Fortunately, there are no paradoxes, so I can visit with those guys any time I want, and the universe(s) is safe from implosion.
15 April 2009
Nice Place You've Got Here . . .

Then I found the space in which we would be working.
Tarble Hall is a movement-studio-slash-performance-space within Clothier Hall, which appears to be a converted church space, complete with monk's walk surrounding a small courtyard, a bell tower, and of course a worship space. Well, where they put us was in the worship space -- twelve feet up. The space has been converted in such a way that a movement floor was put in right about where the large ceiling begins to angle steeply together, replete with ornately carved beams and arches. Below it is an access hallway to the other rooms off the ground floor of the main building. The effect is rather like one is in a long, ample movement studio suspended in space. The floor was well-sprung, and it was rigged for performances at either end or, really, wherever you felt like it. Some spaces invite you to perform, to fill them out with motion. This was such a place, in spades. I was awed.

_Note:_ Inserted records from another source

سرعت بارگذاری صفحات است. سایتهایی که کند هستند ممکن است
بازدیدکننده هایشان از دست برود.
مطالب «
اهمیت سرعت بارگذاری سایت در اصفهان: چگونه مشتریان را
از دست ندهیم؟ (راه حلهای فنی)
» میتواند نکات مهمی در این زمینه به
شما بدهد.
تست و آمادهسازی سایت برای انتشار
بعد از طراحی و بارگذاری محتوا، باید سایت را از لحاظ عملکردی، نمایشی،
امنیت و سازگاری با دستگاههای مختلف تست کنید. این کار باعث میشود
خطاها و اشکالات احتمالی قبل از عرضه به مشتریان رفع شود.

And, I'm afraid that probably showed through in my teaching. It wasn't exactly a bad class, but it definitely wasn't my best. I had some trouble holding everything together with 22 students, giving them both an overview and a practical approach to commedia dell'arte. It was partly awe, partly the weather and partly travel fatigue. And, as I say, it wasn't a bad class. It was just that at times I thought to myself, "You know, this has felt much more intense and cool before...." That having been said, I think everyone had fun and learned a little something. About midway through, I broke out the "tag trick" to wake everyone up a bit. The tag trick is to convince everyone that you are about to do an exercise that is very serious and requires a lot of concentration, then tag someone and tell them they're "it." It usually serves to get people laughing at themselves a bit. I usually fail to keep a sufficient deadpan for the set-up, and this class was no exception.